By: Evans Essienyi, AHI West Africa Associate
Population experts predict that Africa’s population will double from 1,037,524,058 in 2011 to 1,998,465,920 by 2050.The increase in population has been attributed to high birth rate, the decline in infant mortality, and an increase in life expectancy across the continent.
Population growth, coupled with rises in rural to urban migration has resulted in over populated cities. The growth of cities appears to have taken many city mangers by surprise, as they appear to have very little idea about how to manage the seemingly inevitable growth. City infrastructure gravely lags behind the population growth.
Housing is one of the resources that come under intense pressure when there is population explosion. Housing shortage in most African cities have reached worrying levels. This is evident in the increasing number of slums that are so visible in most cities. People who migrate to the city from rural areas construct their own shelter when there is no supply to meet their needs. These shelters are usually not adequate structurally or physically because owners meant them to be only temporary homes.
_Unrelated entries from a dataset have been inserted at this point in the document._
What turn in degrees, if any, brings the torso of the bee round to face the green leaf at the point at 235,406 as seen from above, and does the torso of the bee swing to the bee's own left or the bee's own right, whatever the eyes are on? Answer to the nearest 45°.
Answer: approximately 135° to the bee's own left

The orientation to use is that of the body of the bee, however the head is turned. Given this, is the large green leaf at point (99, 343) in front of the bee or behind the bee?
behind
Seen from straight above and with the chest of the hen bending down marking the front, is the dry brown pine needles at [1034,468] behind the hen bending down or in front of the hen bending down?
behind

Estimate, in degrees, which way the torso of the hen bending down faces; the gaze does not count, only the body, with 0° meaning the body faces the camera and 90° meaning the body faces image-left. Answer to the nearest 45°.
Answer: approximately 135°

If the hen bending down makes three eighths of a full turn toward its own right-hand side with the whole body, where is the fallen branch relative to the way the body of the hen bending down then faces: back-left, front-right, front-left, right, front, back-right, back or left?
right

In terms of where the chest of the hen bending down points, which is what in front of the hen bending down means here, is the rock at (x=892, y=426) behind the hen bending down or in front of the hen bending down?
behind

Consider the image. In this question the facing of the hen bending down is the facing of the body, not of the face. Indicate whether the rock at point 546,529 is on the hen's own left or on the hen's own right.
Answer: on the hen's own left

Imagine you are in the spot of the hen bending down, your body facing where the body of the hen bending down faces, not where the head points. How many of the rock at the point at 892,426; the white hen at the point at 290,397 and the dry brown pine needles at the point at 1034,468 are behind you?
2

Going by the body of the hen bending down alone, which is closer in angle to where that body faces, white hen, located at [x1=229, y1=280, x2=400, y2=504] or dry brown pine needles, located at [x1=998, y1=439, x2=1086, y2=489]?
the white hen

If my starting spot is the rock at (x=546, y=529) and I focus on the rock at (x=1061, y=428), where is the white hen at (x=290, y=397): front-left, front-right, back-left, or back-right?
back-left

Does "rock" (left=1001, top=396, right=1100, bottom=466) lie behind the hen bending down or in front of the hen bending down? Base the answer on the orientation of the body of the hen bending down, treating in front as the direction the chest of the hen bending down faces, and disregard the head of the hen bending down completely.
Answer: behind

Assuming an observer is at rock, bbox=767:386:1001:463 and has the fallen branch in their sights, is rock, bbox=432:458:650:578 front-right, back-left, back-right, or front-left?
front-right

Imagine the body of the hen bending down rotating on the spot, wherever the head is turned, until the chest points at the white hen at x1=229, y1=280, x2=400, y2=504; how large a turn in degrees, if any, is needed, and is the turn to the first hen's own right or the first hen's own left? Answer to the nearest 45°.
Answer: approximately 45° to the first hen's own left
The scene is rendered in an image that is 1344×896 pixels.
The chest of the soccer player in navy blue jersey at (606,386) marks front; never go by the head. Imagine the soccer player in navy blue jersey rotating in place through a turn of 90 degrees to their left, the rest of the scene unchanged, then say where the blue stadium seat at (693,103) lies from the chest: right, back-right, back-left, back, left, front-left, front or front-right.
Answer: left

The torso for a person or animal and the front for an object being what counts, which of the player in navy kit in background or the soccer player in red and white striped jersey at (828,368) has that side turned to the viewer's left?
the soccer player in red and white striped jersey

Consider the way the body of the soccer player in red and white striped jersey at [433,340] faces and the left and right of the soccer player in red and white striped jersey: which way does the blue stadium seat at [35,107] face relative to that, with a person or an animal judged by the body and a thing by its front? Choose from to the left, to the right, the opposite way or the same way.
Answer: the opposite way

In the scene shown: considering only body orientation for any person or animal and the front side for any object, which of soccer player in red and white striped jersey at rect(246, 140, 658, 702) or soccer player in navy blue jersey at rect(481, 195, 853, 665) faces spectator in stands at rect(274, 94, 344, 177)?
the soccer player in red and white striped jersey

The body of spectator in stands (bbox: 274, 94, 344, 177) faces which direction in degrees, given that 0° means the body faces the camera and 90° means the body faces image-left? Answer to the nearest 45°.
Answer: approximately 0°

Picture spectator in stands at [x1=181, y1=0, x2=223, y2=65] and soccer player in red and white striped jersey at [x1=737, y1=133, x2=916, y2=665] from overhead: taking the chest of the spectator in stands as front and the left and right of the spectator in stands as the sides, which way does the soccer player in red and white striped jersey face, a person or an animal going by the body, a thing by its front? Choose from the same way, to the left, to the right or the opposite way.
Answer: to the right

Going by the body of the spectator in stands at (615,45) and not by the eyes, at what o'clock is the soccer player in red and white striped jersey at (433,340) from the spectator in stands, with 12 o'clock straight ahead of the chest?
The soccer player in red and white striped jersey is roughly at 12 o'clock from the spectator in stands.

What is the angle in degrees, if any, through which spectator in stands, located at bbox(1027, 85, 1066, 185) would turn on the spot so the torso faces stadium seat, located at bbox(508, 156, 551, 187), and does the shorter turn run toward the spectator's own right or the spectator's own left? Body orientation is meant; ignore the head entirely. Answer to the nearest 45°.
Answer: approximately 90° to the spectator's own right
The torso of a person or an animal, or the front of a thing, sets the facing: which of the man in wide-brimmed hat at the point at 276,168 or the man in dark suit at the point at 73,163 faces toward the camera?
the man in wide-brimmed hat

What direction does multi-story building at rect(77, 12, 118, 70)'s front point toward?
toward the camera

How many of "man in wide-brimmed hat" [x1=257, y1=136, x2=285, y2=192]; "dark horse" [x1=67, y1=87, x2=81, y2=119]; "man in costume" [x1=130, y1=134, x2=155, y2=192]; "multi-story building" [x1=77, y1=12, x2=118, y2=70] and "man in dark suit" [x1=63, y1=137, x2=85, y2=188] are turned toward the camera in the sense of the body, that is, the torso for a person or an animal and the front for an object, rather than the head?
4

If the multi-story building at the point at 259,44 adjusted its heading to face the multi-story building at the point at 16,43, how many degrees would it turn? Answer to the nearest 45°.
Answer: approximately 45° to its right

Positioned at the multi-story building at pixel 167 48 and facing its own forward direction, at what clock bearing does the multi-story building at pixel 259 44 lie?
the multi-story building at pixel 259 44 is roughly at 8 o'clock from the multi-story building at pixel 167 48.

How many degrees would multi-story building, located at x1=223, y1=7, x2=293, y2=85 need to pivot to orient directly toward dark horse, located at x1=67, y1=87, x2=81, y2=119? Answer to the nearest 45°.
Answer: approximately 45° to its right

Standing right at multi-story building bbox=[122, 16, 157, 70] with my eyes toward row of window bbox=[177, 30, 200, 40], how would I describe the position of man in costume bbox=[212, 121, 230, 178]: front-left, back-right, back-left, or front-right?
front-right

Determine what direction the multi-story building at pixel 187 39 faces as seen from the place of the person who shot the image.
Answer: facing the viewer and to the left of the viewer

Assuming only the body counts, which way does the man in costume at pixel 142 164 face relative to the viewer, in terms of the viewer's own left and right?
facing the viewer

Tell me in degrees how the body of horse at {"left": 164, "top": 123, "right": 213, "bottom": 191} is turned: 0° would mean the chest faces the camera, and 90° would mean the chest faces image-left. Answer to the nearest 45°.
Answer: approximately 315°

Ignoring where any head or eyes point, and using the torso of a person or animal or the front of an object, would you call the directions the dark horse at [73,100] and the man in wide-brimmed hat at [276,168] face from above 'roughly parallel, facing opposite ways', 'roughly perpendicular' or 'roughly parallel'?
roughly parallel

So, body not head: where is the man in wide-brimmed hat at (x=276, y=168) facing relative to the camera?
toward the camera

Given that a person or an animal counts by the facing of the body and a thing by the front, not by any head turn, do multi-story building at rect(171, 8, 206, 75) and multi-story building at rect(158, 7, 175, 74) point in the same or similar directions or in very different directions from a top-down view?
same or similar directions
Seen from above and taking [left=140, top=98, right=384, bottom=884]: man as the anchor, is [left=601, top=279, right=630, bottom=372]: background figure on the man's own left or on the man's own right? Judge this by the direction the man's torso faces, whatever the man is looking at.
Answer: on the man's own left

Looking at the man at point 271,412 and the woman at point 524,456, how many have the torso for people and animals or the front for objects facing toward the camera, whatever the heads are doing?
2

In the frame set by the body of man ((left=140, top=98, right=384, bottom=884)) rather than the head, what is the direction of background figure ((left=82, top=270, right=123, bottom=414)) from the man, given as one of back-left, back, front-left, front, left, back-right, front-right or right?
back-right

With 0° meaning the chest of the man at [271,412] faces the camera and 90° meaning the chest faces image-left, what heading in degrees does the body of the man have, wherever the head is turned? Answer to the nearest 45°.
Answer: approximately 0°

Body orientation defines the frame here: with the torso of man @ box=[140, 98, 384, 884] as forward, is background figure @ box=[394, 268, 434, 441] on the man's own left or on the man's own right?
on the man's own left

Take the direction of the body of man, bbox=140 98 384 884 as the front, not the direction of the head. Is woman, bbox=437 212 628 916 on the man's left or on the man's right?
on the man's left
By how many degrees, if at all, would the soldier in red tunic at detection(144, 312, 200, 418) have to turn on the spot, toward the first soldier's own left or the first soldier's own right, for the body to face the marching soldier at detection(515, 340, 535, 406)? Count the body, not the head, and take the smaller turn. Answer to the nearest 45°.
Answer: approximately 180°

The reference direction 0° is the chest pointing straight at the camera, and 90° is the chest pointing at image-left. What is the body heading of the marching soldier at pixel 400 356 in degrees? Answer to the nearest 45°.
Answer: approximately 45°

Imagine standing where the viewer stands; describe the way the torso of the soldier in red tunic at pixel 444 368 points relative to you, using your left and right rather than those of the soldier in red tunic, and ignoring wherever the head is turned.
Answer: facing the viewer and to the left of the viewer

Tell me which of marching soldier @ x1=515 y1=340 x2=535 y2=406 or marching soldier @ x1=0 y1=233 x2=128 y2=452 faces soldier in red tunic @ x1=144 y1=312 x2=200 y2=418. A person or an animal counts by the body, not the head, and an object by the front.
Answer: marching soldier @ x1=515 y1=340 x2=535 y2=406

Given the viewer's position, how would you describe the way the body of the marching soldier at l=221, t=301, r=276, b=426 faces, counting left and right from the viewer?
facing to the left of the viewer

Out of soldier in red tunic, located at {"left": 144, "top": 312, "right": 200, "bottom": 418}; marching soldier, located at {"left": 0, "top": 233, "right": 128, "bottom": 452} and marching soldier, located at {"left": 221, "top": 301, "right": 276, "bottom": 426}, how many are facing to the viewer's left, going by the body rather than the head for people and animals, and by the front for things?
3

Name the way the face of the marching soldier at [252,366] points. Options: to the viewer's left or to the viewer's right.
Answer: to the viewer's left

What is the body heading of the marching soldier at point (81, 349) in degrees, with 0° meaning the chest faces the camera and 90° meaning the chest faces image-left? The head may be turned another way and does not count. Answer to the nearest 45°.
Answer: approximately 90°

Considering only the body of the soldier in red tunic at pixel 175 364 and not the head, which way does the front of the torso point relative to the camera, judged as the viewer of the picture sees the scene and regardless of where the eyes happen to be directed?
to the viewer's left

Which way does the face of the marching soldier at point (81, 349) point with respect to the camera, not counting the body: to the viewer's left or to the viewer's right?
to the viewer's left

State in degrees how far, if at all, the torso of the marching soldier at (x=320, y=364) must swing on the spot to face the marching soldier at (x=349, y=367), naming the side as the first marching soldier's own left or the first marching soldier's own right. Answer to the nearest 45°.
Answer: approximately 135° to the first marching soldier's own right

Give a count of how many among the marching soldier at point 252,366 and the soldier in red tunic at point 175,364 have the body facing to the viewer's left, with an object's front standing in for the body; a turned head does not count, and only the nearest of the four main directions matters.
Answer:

In most cities, affordable housing for the urban poor is non-existent. The lack of affordable housing supply and the high demand for affordable housing in Africa has been seen as a business opportunity by a number of business people in the West. For example, there are a lot of businesses in the US promoting prefabricated building methods as a means of providing affordable housing for the urban poor in Africa.
On the face of it, these prefabricated buildings seem to be a way out of the housing situation. What is missed by most of the proponents of prefab houses is that, houses serve more than the function of sheltering people in Africa. For most Africans, houses are an expression of their status in society. Houses are regarded as properties that must be passed on to future generations. As a result of this very important function of a house, mass produced houses that look alike, and lack any aesthetics does not serve the African vision of home ownership.
Some of the prefab houses being designed today have been estimated to cost between $10,000 -$20,000. By Western standards these houses may seem suitable and affordable. But by African standards these are not suitable even if they are affordable. Most Africans would not mind living in tin houses temporarily while they spend $20,000 over the long term to build their own suitable homes.
Some of the prefab houses would pass for boxes, and I feel even though their intended recipients are poor and are supposed to be content, the houses are lacking in an important way: they are not reflective of the identity of the owner. Instead, they are mass produced, cookie-cutter houses. Most people will be reluctant to buy these houses.
I feel the solution in meeting the grave demand is to empower the poor in the cities economically. When their incomes grow, they will save to build their own houses.
Incremental building is the common method among the poor and the middle class. This is the prevalent method due to limited access to mortgage services in many parts of Africa. By economic empowerment either through job creation or funding of houses through Housing Microfinance, capital will be made available to the poor and the middle class for them to construct suitable houses over a relatively shorter time frame.